Woe is analog. I want my metadata! I have grown spoiled by having the ability to answer (at least 10 times on the way to preschool) the question hailing from the backseat: "Mommy, what’s this song called?" When I want to know the name of a band, there’s no need to wait until I have access to a search engine; there it is neatly scrolling by. Tune into an interview midway? It’s easy to see who is talking to whom, so I can tell at a glance if I might care.

With digital cable, myriad information about TV programming is a click or two away. With video on demand, content is neatly segmented by channel, movie type, theme, and other categories. With this very article, which I started and then returned to a few days later, I looked at the document’s properties to see when I began so I could efficiently search (narrowed by date) for the spelling of Zander’s name.

Metadata informs so much of what we take for granted in information access. Yet, lacking any dot-oh hyperbole, it suffers from its lack of chic. Metadata has been around almost as long as I have, emerging as MARC from a Library of Congress-led initiative. The Dublin Core Metadata Initiative originated in 1995, and the W3C published a specification for RDF’s data model and XML syntax as a recommendation in 1999. I know you just dozed off. This stuff is so not hot.

Luckily, a lot of it gets created without us having to think much about it because, despite its usefulness, metadata isn’t something most people want to think about. It is also lucky that there are some very smart people out there who do want to think about it, such as those at the Metadata Research Center (MRC) at the University of North Carolina–Chapel Hill and at the HyperMedia and DataBases Research Group of the Katholieke Universiteit Leuven in Belgium. Both study automatic metadata generation: The MRC primarily focuses on harvesting data for library categorization. The Leuven project is broader and certainly not the most current research on the topic. However, those involved clearly express the issues in play: "We cannot (solely) rely on humans for metadata creation: Humans don’t scale and humans are not perfect. More importantly, producing metadata is not exactly fun!"

I couldn’t agree more. The only thing less fun than making metadata may well be reading about it. That said, the most recent related research seems to revolve around the semantic web, which has a much higher hipness factor (as these things go). An extension of this concept that is also getting some press is semantic publishing.

The first of the two different approaches to semantic publishing involves producing information using semantic web languages such as RDF and OWL. The second approach requires that publishers use markup languages such as RDFa and microformats to embed formal metadata in documents. Oh no, not metadata.

I like the microformats concept in that its approach repurposes XHTML and HTML tags to convey metadata. Though content can already be "automatically processed," it hasn’t been particularly applicable because traditional markup tags don’t describe what information means. Microformats bridge the gap by attaching semantics to allow for the extraction of things such as events, contact information, relationships, etc.

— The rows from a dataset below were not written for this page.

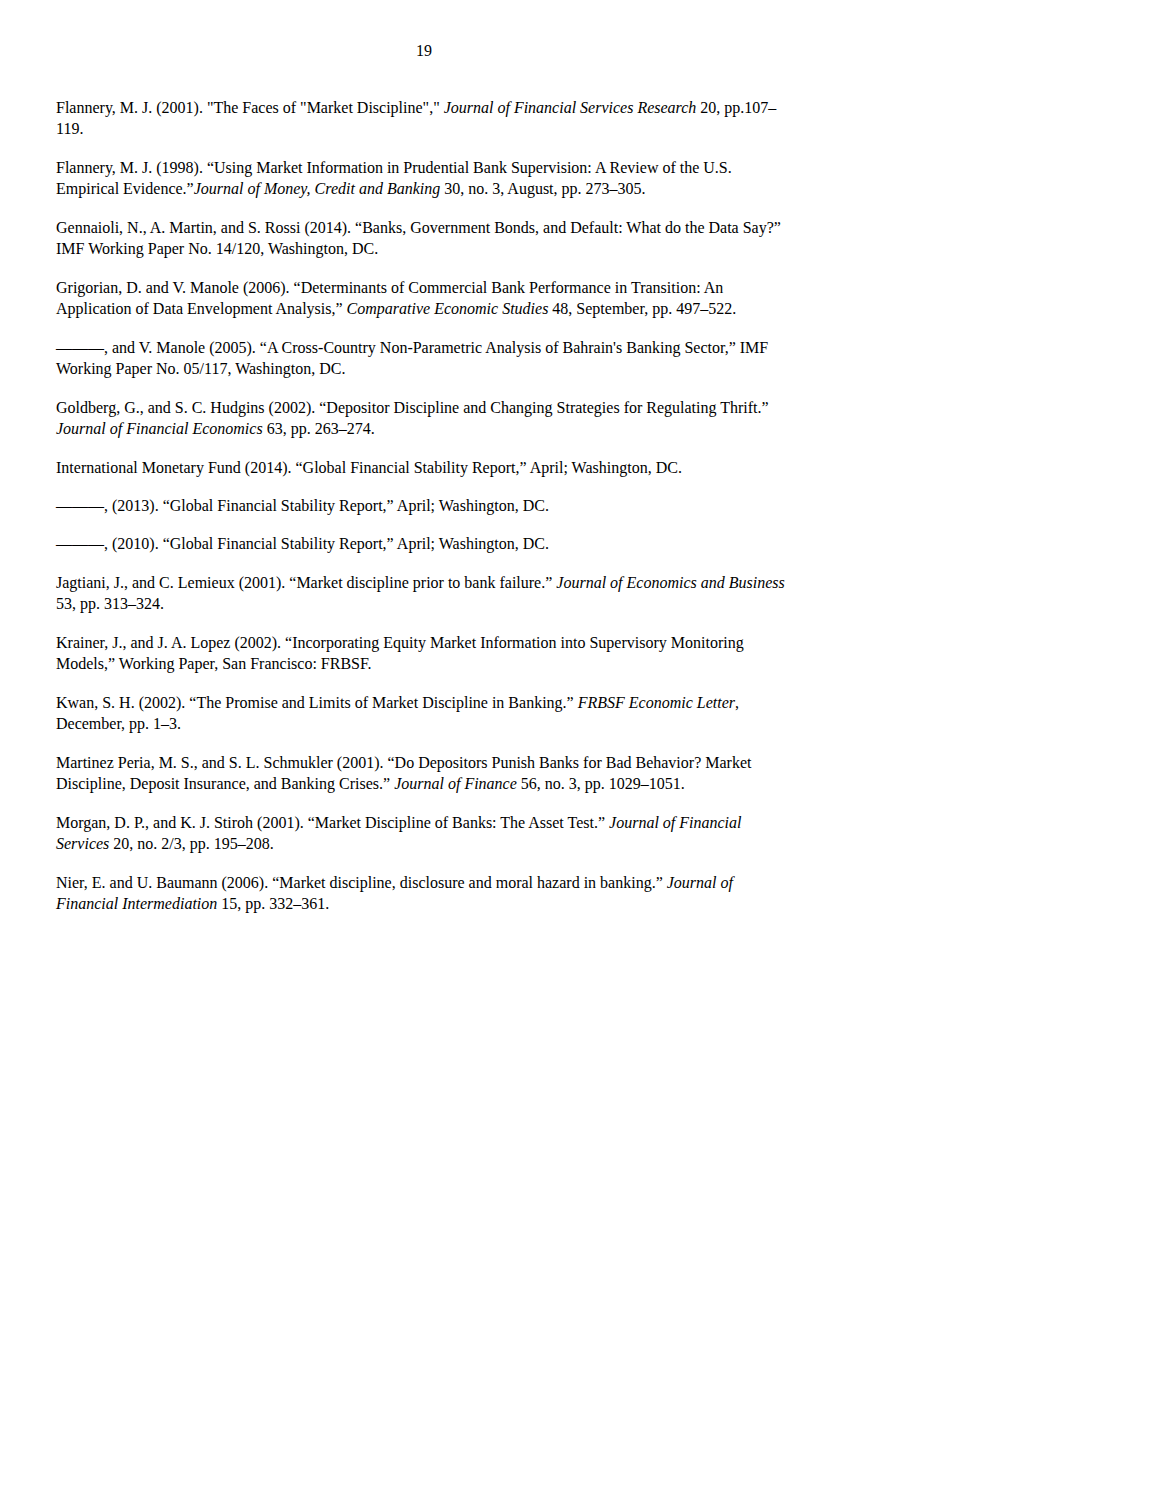19
Flannery, M. J. (2001). "The Faces of "Market Discipline"," Journal of Financial Services Research 20, pp.107–119.
Flannery, M. J. (1998). “Using Market Information in Prudential Bank Supervision: A Review of the U.S. Empirical Evidence.”Journal of Money, Credit and Banking 30, no. 3, August, pp. 273–305.
Gennaioli, N., A. Martin, and S. Rossi (2014). “Banks, Government Bonds, and Default: What do the Data Say?” IMF Working Paper No. 14/120, Washington, DC.
Grigorian, D. and V. Manole (2006). “Determinants of Commercial Bank Performance in Transition: An Application of Data Envelopment Analysis,” Comparative Economic Studies 48, September, pp. 497–522.
———, and V. Manole (2005). “A Cross-Country Non-Parametric Analysis of Bahrain's Banking Sector,” IMF Working Paper No. 05/117, Washington, DC.
Goldberg, G., and S. C. Hudgins (2002). “Depositor Discipline and Changing Strategies for Regulating Thrift.” Journal of Financial Economics 63, pp. 263–274.
International Monetary Fund (2014). “Global Financial Stability Report,” April; Washington, DC.
———, (2013). “Global Financial Stability Report,” April; Washington, DC.
———, (2010). “Global Financial Stability Report,” April; Washington, DC.
Jagtiani, J., and C. Lemieux (2001). “Market discipline prior to bank failure.” Journal of Economics and Business 53, pp. 313–324.
Krainer, J., and J. A. Lopez (2002). “Incorporating Equity Market Information into Supervisory Monitoring Models,” Working Paper, San Francisco: FRBSF.
Kwan, S. H. (2002). “The Promise and Limits of Market Discipline in Banking.” FRBSF Economic Letter, December, pp. 1–3.
Martinez Peria, M. S., and S. L. Schmukler (2001). “Do Depositors Punish Banks for Bad Behavior? Market Discipline, Deposit Insurance, and Banking Crises.” Journal of Finance 56, no. 3, pp. 1029–1051.
Morgan, D. P., and K. J. Stiroh (2001). “Market Discipline of Banks: The Asset Test.” Journal of Financial Services 20, no. 2/3, pp. 195–208.
Nier, E. and U. Baumann (2006). “Market discipline, disclosure and moral hazard in banking.” Journal of Financial Intermediation 15, pp. 332–361.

According to, "Designed for humans first and machines second, microformats are a set of simple, open data formats built upon existing and widely adopted standards." The approach is limited, but importantly, it doesn’t require everyone to change their behavior. Microformats represent an effort to make data easier to publish in a standardized way so that data is optimized for indexing and searching or to allow users to do things such as download a contact’s information or add an event to a calendar from a website. Thus, content that already exists in HTML formats can be enriched to take on semantic characteristics without a radical retrofit.

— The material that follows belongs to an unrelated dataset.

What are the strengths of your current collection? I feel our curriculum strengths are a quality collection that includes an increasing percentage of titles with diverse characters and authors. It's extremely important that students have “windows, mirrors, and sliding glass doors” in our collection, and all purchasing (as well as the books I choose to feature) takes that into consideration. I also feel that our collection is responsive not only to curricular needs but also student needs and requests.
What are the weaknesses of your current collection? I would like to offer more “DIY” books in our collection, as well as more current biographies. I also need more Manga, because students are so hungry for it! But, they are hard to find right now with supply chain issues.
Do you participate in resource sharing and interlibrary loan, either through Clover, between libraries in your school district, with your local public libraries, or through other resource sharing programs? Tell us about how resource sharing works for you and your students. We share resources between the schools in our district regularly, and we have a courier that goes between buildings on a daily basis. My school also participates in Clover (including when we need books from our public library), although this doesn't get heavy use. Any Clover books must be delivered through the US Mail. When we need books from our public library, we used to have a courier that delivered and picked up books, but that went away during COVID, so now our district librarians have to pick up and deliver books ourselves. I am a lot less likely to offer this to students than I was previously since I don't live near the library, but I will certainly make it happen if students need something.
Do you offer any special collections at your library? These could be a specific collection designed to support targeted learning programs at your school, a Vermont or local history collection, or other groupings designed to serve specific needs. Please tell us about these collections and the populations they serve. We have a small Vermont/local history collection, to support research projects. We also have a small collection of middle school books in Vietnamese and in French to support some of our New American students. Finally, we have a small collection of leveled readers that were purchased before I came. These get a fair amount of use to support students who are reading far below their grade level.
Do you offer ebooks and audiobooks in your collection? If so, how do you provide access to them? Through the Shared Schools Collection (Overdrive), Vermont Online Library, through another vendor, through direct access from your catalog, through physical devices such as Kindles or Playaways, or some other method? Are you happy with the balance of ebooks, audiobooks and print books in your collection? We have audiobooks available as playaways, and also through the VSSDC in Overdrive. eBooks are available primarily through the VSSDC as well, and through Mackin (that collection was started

Users increasingly expect to reap all the benefits of metadata and the sorts of informed and interactive experiences it enables. However, having tried to go back through 4 years of digital pictures and tag them, I know that the labor-intensive approach is only likely undertaken by rare metadata devotees or those having the most to gain—entertainment providers and STM publishers being two prime examples. For the rest of us, automatic metadata or at least metadata-made-easy may be the best route to provide some of the benefits we all want to enjoy.